Roots Welcomes NEW Sushi Company
Roots Market welcomes Wasabi Sushi Co. into the family fold of the Conscious Corner. We are happen to present this amazing new sushi to our customers we at Roots Market feel that they offer the highest quality when it comes to sushi as well as options and new flavors. Please come and try them out!
Wasabi, is passionate about modern Japanese cuisine: they love its flavor and fusion, texture and contrast, freshness and balance. And they hope you will find it a welcome surprise — simple, brilliant and nourishing. Their menu is designed by Executive Chef Miguel Choy. He brings his Asian-Latin American background and his international experience to create Wasabi’s signature style: “When I combine Japanese and Latin American ingredients, I find an incredible harmony; the different flavors seem to have been made for one another. Although my food is flavorful and incorporates some unexpected ingredients, I still strive to make it clean and simple tasting. It’s all about balance.”
THE WASABI FAMILY:
Wasabi’s first restaurant is in Farragut Square, Washington, DC, where they offer kaiten-style dining, delivery and take away.
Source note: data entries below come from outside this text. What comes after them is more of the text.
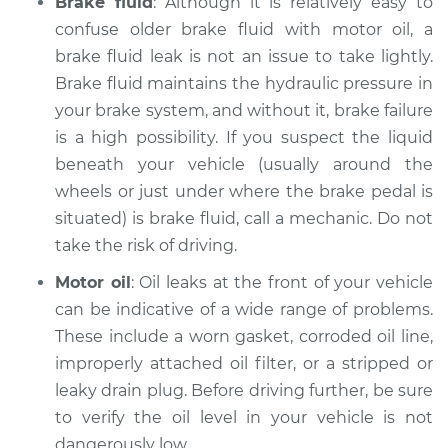
Brake fluid
: Although it is relatively easy to
1988 Volkswagen
Fox
confuse older brake fluid with motor oil, a
L4-1.8L
brake fluid leak is not an issue to take lightly.
Brake fluid maintains the hydraulic pressure in
Service type
Oil/Fluid Leak
your brake system, and without it, brake failure
Inspection
is a high possibility. If you suspect the liquid
beneath your vehicle (usually around the
Estimate
$94.99
wheels or just under where the brake pedal is
situated) is brake fluid, call a mechanic. Do not
Shop/Dealer Price
$105.01
-
$112.52
take the risk of driving.
Motor oil
: Oil leaks at the front of your vehicle
1987 Volkswagen
can be indicative of a wide range of problems.
Fox
These include a worn gasket, corroded oil line,
L4-1.8L
improperly attached oil filter, or a stripped or
leaky drain plug. Before driving further, be sure
Service type
Oil/Fluid Leak
to verify the oil level in your vehicle is not
Inspection
dangerously low.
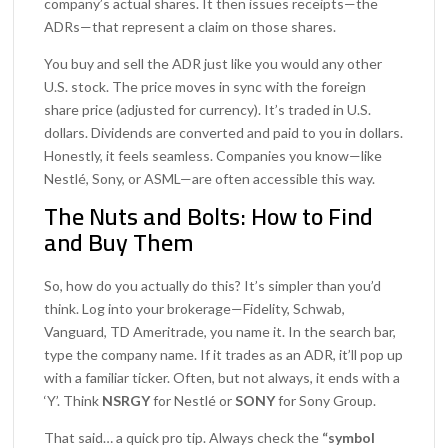
company’s actual shares. It then issues receipts—the
ADRs—that represent a claim on those shares.
You buy and sell the ADR just like you would any other
U.S. stock. The price moves in sync with the foreign
share price (adjusted for currency). It’s traded in U.S.
dollars. Dividends are converted and paid to you in dollars.
Honestly, it feels seamless. Companies you know—like
Nestlé, Sony, or ASML—are often accessible this way.
The Nuts and Bolts: How to Find
and Buy Them
So, how do you actually do this? It’s simpler than you’d
think. Log into your brokerage—Fidelity, Schwab,
Vanguard, TD Ameritrade, you name it. In the search bar,
type the company name. If it trades as an ADR, it’ll pop up
with a familiar ticker. Often, but not always, it ends with a
‘Y’. Think
NSRGY
for Nestlé or
SONY
for Sony Group.
That said… a quick pro tip. Always check the
“symbol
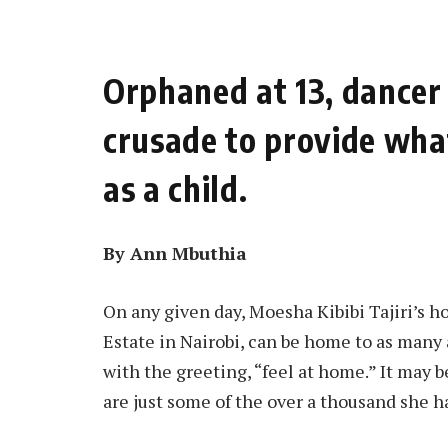
Orphaned at 13, dancer 
crusade to provide what
as a child.
By Ann Mbuthia
On any given day, Moesha Kibibi Tajiri’s h
Estate in Nairobi, can be home to as many 
with the greeting, “feel at home.” It may be
are just some of the over a thousand she h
In 2007, they branched out with Wasabi To Go, a boutique casual dining space and take away service in Lyon Village, Arlington. They have two other locations currently and now they will be making sushi for us here at Roots Market!
THE CHEF: Miguel Choy
Like many chefs, I learned to cook at home first with my grandmother, and later preparing meals for my 12 brothers and sisters. As a child, I lived in a small fishing town in Peru, and every morning the breeze was filled with the unforgettable smell of fresh fish. It gave me an appreciation for the freshest ingredients and the best possible way to prepare them. To this day, even after eating at some of most lauded restaurants in the world, I have not enjoyed a better meal than those of my childhood. I was first introduced to the world of Asian fusion at Itsu in London, and I later moved to K10 and Yuzu to develop the concept further. When I traveled to Tokyo and Singapore, I learned some memorable food concepts.An important stage in my career was the moment when Japanese cuisine transformed itself from an elitist cuisine to an approachable food for everyone. It was my springboard to a greater passion. I’m largely self-taught, and one of my greatest interests is staying up-to-date with food trends and techniques. Cooking is a creative endeavor, and I find inspiration everywhere — art, travel, music, movies — not just in kitchen. When I dine, I like to be surprised by the originality and execution of the dishes. I have a great interest in the way different techniques can affect ingredients and how different flavors can inform one another. It’s what fusion is all about. I admire many chefs — some for their technical knowledge, some for their creativity, and some for their business vision — but I regard my earliest cooking lessons with my grandmother as the greatest influence on my love of good food.